Array of int pointers

Question

I came across this question:

In the declaration below , p is a pointer to an array of 5 int pointers.

int *(*p)[5];

which of the following statements can be used to allocate memory for the first dimension in order to make p an array of 3 arrays of 5 pointers to type int ?

A. p = new int [3][5]*;

B. p = new int (*)[3][5];

C. p = new int [3]*[5];

D. p = new int *[3][5];

E. p = new int (* [3] ) [5];

What is the answer ?

I am not sure I understand the question. Normally I would create a pointer to an array of 5 int as such int* p[5]; I am curious as to why they did it as int *(*p)[5];

Also what does the question want ? Is it asking to initialize (allocate memory) to the first 3 int pointers ? I would appreciate it if someone could explain this to me

Answer 1

• What is the answer ?

D

• Normally I would create a pointer to an array of 5 int as such int* p[5]; I am curious as to why they did it as int *(*p)[5];

It is not "normally" because int* p[5] is not a pointer to an array of 5 int, it is an array of 5 pointers to int.

• Also what does the question want ? Is it asking to initialize (allocate memory) to the first 3 int pointers ?

It's not clear. There is no way "to make p an array of 3 arrays of 5 pointers to type int", to begin with.

Answer 2

int* p[5] has type array of size 5 of int*. It decays to int**, so p + 1 will point to the second element of that array.

int *(*p)[5] has type pointer to array of size 5 of int*. You can think of it as decayed two-dimensional array int* [][5]. So p + 1 will point to the second element of the first dimension of that array, that is to the next byte after 5 pointers to int.

Which leads us to the conclusion that the right answer is D.

(This is not to mention that other answers just don't compile regardless of type of p)

Answer 3

What you would write as:

int* p[5];

is a five element array of pointers to int.

What this declares:

int *(*p)[5];

is a pointer to a five element array of pointers to int, i.e. a pointer to the type of thing you just wrote.
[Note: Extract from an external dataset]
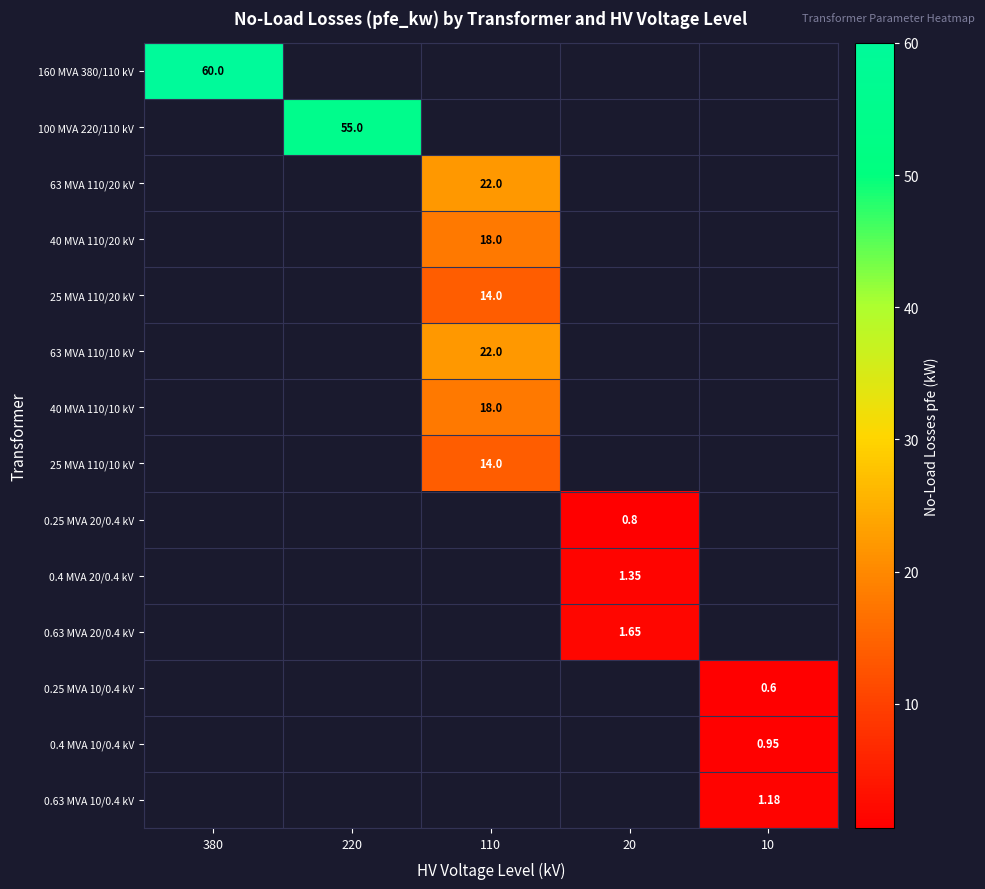

The 0.63 MVA 20/0.4 kV series shows 2.3 at 20. True or false?

False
In other words; you could do:

int * a[5];
int * (*p)[5] = &a;

You can mentally read this incrementally as follows:

(*p)               //  p is a pointer
(*p)[5]            //  p is a pointer to an array of size 5
int * (*p)[5]      //  p is a pointer to an array of size 5 of type pointer to int

You need the parentheses around *p, because otherwise:

int ** p[5];

would declare a 5 element array of type int **, or pointer to pointer to int, which is a different thing entirely.
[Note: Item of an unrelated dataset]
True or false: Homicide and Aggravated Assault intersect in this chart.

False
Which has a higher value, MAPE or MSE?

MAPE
The question is basically asking you to dynamically allocate memory equivalent to three of what a is above, so answer "D" is the correct one.

Answer 4

The answer is
D. p = new int *[3][5];
all the others are syntactically wrong

to realize the difference between
int * p [5];
int * (*p) [5];

consider this example
int *(*p)[5];
int pp[5];
pp[0][0] = new int [5]; //LHS is int , RHS is int ,, compilation error
p[0][0] = new int [5]; //this works because p[0][0] is a pointer not an int

try thinking about each dimension as adding you additional *
back to the question
int *(*p)[5] is giving you 3 * (***p)
so you can assign
p = int *[3][5]
because it has 3 * as well

Answer 5

F:

using IPA5 = int*[5];

IPA5 * p = new IPA5[3];

Each element p[0], p[1], p[2] is just a plain, typed array of int*. There's nothing dynamic going on beyond the initial dynamic allocation, where 3 is allowed to be a dynamic quantity.

Then p[0][i] for i in [0, 5) is an int *, which you can use in whatever way you like (which includes making it point to the first element of yet anohter dynamic array).